- [RECORDED DATA]:
-*-*-

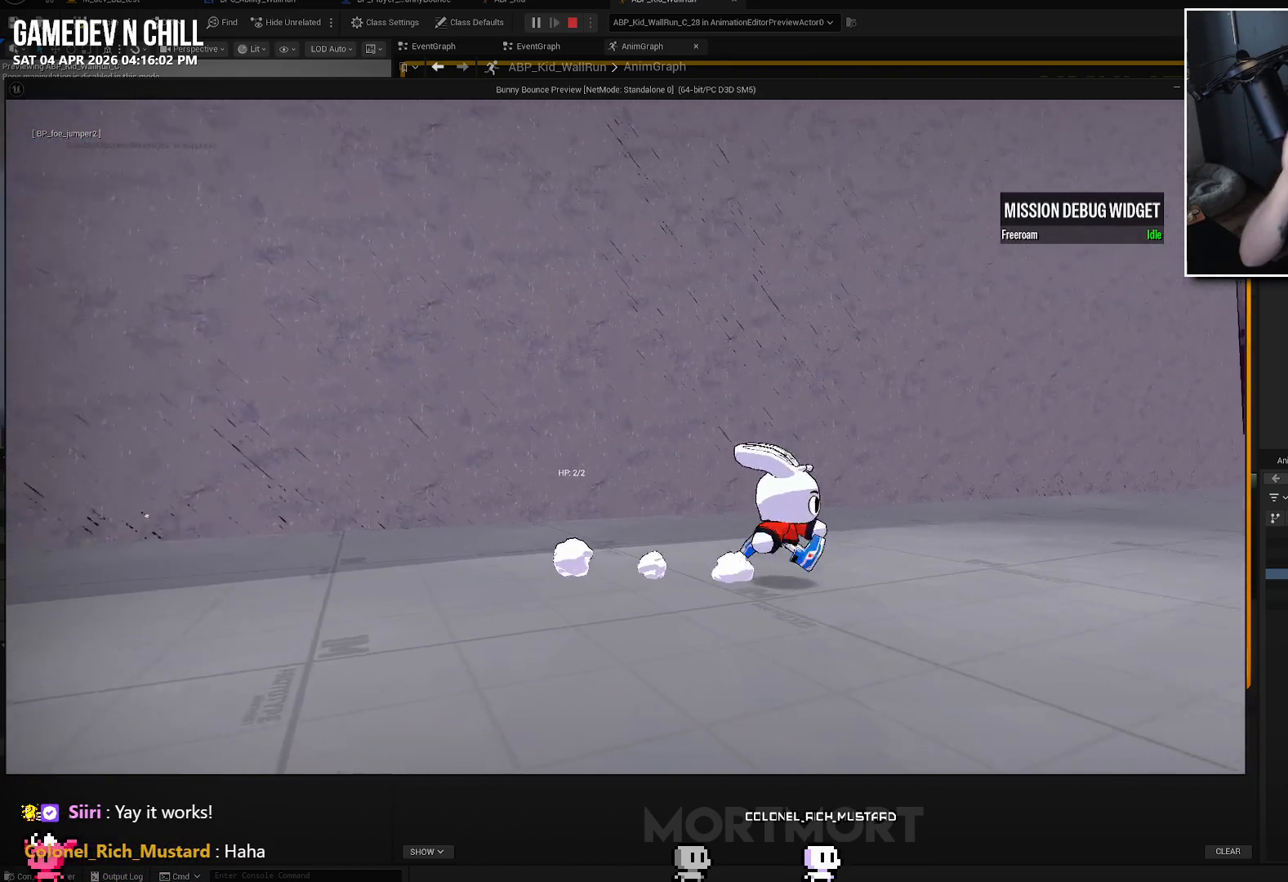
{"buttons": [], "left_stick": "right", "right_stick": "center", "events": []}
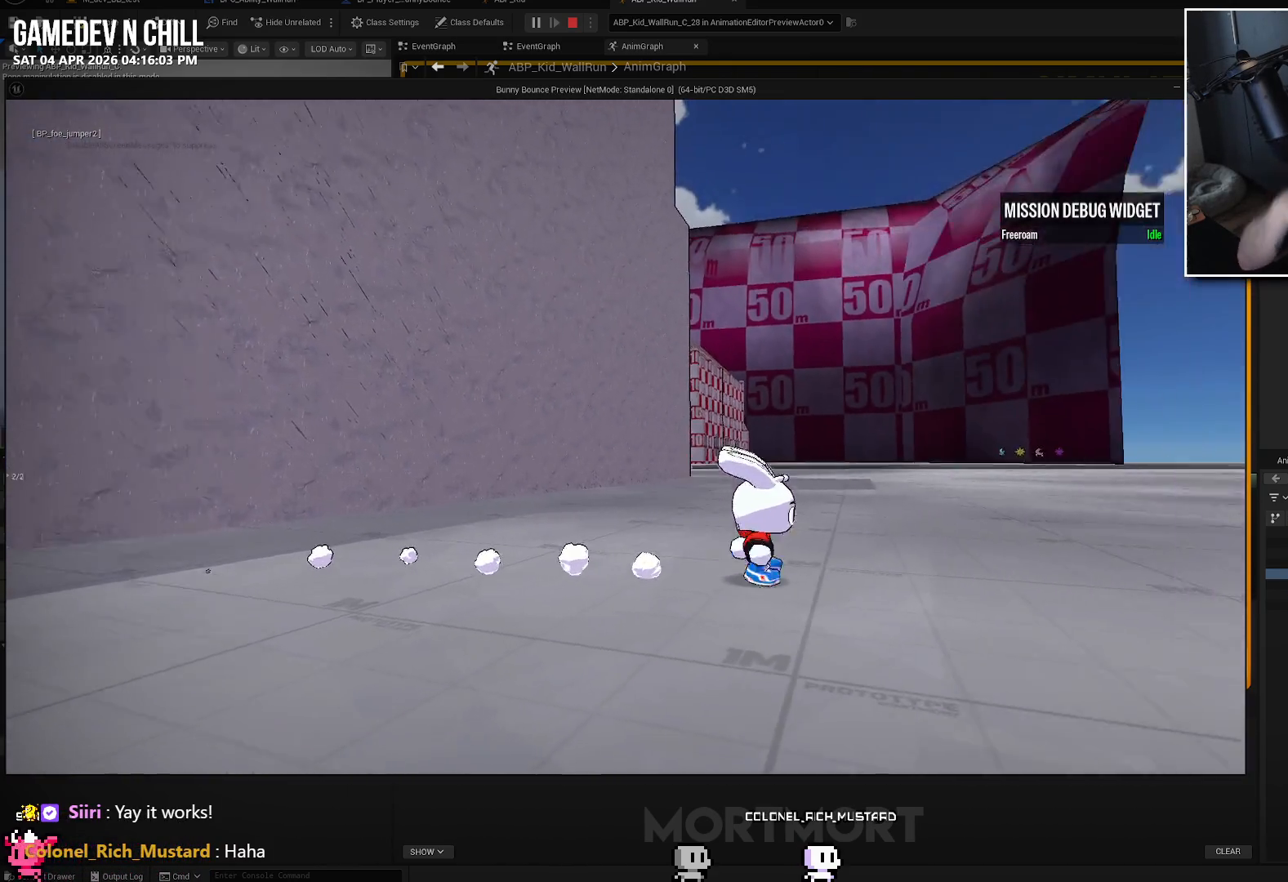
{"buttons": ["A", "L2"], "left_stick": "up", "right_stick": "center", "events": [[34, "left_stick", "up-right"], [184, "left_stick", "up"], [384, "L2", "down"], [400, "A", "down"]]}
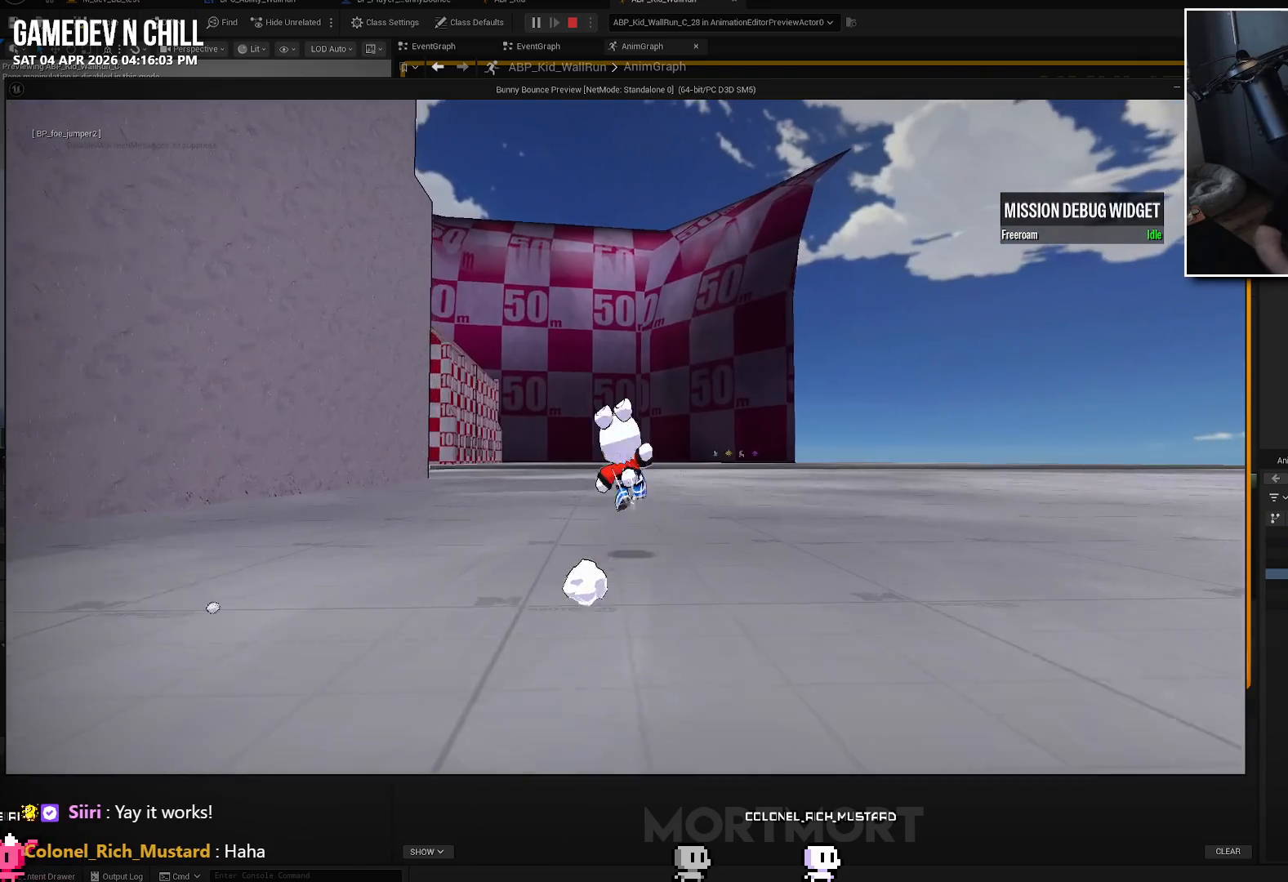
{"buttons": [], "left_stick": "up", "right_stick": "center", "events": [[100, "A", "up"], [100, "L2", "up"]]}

-*-*-

- [AIM OF THE TASK]: Every line of the data should be copied as it stands, without the images.

- [REPLY TO THE TASK]:
{"buttons": [], "left_stick": "right", "right_stick": "center", "events": []}
{"buttons": ["A", "L2"], "left_stick": "up", "right_stick": "center", "events": [[34, "left_stick", "up-right"], [184, "left_stick", "up"], [384, "L2", "down"], [400, "A", "down"]]}
{"buttons": [], "left_stick": "up", "right_stick": "center", "events": [[100, "A", "up"], [100, "L2", "up"]]}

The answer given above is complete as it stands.